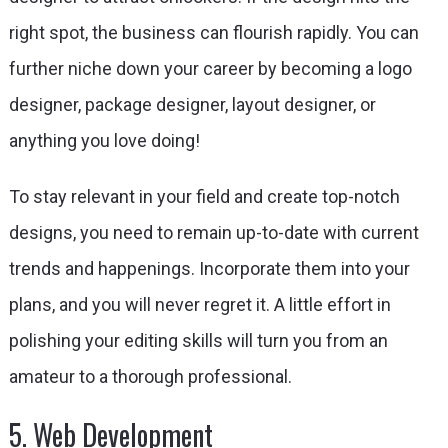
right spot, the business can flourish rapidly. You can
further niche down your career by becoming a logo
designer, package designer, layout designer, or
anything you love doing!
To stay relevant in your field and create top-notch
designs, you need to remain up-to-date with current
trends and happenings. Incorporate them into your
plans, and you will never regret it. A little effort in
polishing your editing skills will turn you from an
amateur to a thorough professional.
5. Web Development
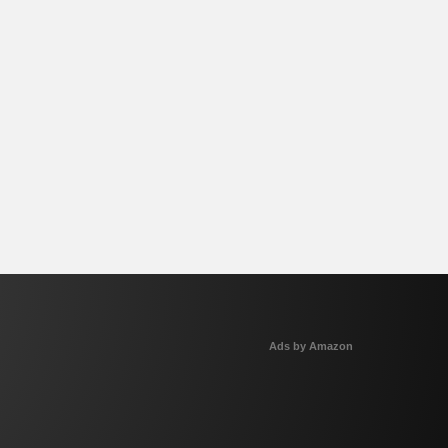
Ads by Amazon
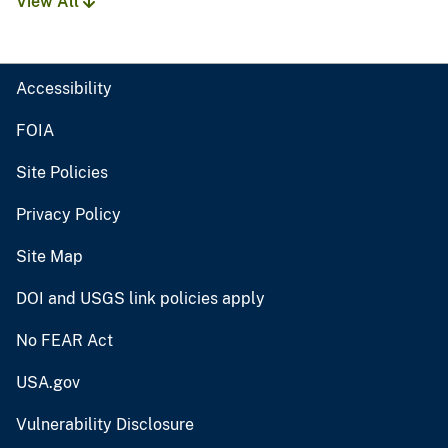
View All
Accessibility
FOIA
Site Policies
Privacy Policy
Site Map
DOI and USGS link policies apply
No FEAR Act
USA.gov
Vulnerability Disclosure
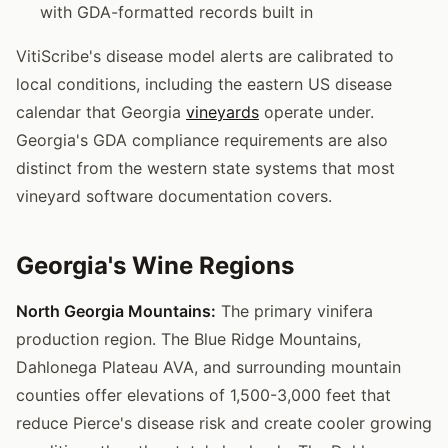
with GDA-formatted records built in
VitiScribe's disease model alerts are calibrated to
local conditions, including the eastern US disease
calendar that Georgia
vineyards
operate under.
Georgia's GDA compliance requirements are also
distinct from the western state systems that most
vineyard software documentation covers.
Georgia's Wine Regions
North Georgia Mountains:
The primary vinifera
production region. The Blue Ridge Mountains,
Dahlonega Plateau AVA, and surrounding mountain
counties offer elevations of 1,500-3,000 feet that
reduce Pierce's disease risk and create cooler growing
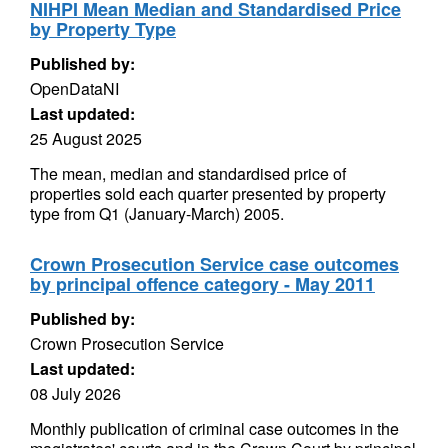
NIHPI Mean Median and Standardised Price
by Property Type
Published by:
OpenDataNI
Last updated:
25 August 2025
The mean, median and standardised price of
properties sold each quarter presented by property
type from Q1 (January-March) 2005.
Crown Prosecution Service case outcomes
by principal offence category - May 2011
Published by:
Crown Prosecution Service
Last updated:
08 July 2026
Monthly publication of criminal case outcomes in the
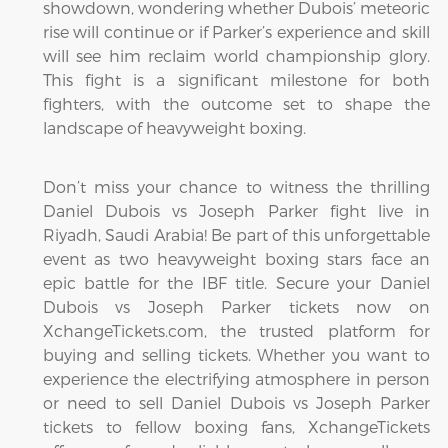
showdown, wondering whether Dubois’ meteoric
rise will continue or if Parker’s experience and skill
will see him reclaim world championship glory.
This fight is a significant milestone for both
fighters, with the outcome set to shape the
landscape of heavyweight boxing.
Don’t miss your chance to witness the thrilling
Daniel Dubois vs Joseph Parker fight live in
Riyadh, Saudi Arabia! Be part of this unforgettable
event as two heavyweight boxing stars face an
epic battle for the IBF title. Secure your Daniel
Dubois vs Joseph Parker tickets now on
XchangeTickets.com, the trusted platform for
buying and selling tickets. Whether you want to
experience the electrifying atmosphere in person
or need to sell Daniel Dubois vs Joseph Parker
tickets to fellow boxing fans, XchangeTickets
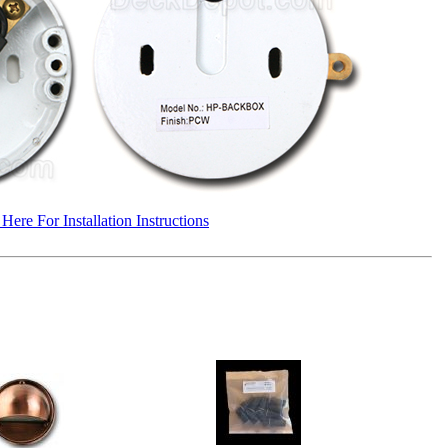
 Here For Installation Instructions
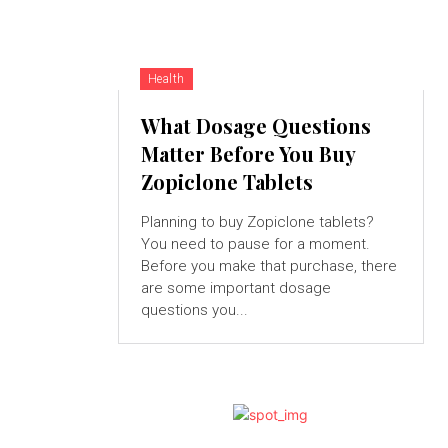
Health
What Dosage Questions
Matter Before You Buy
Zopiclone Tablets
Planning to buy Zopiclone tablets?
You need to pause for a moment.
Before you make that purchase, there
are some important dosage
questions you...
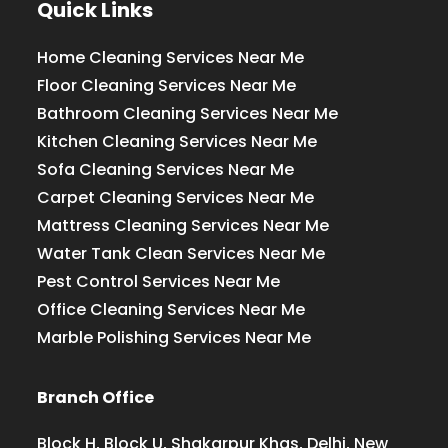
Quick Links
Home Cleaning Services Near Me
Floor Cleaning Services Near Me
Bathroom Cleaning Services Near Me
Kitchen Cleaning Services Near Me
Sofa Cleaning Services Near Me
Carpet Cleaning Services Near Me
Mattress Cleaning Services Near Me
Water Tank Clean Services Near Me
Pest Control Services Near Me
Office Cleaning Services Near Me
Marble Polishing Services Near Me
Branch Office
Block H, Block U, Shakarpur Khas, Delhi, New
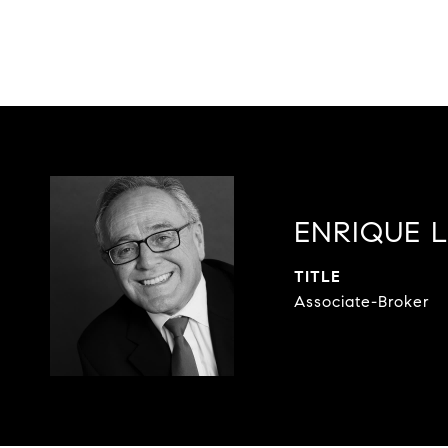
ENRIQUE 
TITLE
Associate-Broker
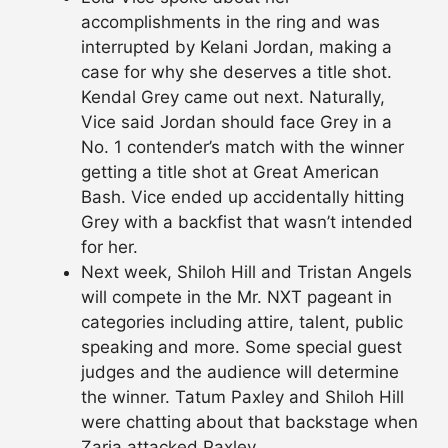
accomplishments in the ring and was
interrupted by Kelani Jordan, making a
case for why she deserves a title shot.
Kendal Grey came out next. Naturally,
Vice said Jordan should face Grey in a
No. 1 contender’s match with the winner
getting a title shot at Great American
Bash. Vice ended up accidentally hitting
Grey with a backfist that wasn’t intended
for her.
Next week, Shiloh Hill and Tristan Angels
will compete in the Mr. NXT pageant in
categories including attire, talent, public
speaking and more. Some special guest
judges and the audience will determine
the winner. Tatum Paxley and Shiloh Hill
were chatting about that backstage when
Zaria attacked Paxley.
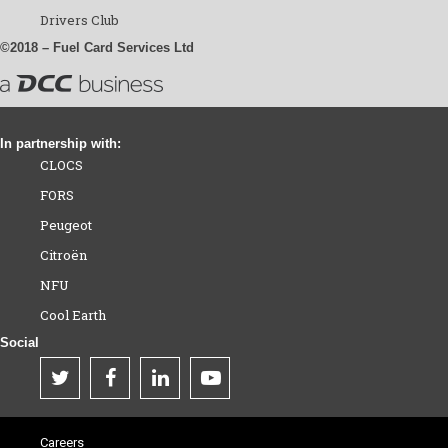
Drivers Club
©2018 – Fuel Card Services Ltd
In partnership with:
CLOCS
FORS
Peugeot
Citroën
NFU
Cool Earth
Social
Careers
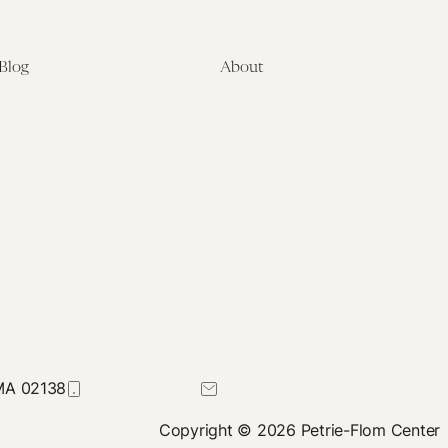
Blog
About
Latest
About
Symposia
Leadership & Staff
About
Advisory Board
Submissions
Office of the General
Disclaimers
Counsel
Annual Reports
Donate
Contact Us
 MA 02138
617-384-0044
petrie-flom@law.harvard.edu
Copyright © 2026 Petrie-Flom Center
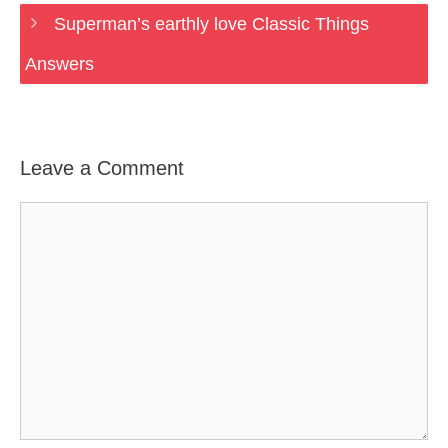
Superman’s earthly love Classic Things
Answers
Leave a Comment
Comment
◇ ◇ ◇ ◇
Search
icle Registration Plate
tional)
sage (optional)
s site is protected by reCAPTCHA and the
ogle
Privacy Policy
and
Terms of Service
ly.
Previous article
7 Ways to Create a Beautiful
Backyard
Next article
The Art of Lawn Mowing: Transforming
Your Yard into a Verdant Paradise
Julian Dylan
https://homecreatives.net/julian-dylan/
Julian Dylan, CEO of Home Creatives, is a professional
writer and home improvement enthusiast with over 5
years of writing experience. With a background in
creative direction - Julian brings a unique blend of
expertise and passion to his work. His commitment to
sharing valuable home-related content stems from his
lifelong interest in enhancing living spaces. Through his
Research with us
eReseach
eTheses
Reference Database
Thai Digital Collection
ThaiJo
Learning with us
◇ ◇ ◇ ◇
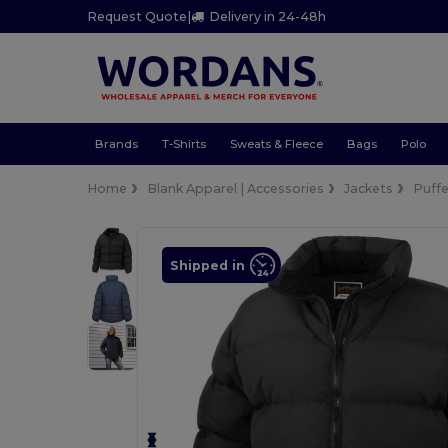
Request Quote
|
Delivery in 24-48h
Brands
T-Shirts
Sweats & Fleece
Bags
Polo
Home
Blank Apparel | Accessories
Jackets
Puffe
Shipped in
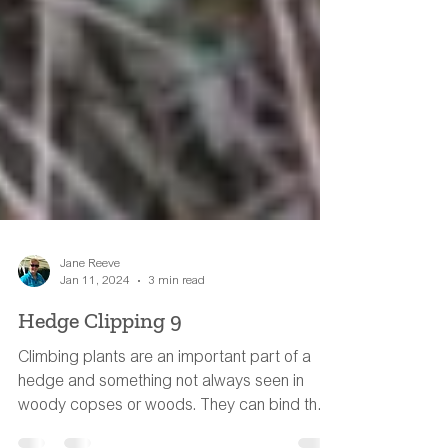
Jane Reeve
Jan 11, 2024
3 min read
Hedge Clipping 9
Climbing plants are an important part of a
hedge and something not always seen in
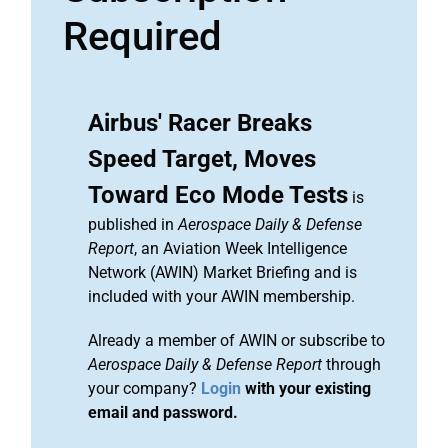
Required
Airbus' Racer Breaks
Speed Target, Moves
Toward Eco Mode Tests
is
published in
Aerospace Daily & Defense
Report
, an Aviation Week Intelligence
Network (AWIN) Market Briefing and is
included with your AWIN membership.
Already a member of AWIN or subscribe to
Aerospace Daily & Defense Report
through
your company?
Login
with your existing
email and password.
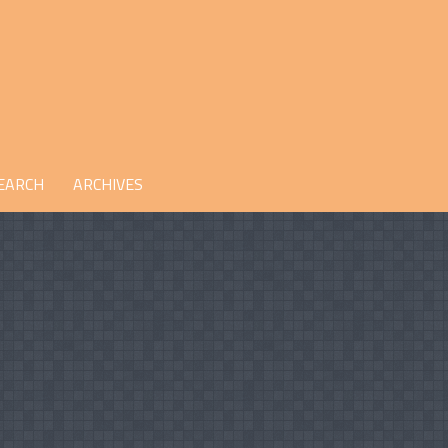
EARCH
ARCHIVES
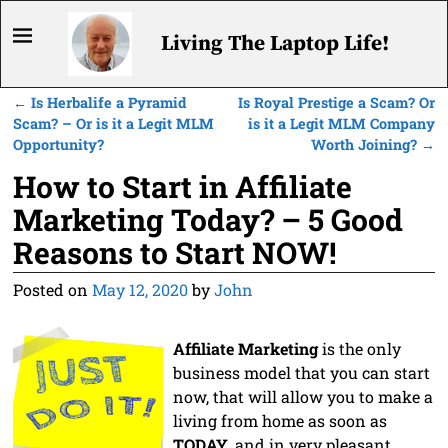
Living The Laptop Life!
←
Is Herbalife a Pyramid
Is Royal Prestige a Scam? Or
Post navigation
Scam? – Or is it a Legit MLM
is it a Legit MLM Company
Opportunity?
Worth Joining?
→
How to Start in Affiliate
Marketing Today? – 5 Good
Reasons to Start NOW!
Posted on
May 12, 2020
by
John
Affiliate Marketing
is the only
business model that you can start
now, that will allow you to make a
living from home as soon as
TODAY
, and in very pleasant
◇ ◇ ◇ ◇
EXERCISE DIRECTIONS - Please repeat the records, beginning at the line that has "right spot, the" and stopping after the line that has "reduce Pierce's disease", with "flourish" swapped for "thrive" and everything else unchanged. Leave the pictures out of your answer.

REPLY -
right spot, the business can thrive rapidly. You can
further niche down your career by becoming a logo
designer, package designer, layout designer, or
anything you love doing!
To stay relevant in your field and create top-notch
designs, you need to remain up-to-date with current
trends and happenings. Incorporate them into your
plans, and you will never regret it. A little effort in
polishing your editing skills will turn you from an
amateur to a thorough professional.
5. Web Development
Ads by Amazon
View All
Accessibility
FOIA
Site Policies
Privacy Policy
Site Map
DOI and USGS link policies apply
No FEAR Act
USA.gov
Vulnerability Disclosure
with GDA-formatted records built in
VitiScribe's disease model alerts are calibrated to
local conditions, including the eastern US disease
calendar that Georgia
vineyards
operate under.
Georgia's GDA compliance requirements are also
distinct from the western state systems that most
vineyard software documentation covers.
Georgia's Wine Regions
North Georgia Mountains:
The primary vinifera
production region. The Blue Ridge Mountains,
Dahlonega Plateau AVA, and surrounding mountain
counties offer elevations of 1,500-3,000 feet that
reduce Pierce's disease risk and create cooler growing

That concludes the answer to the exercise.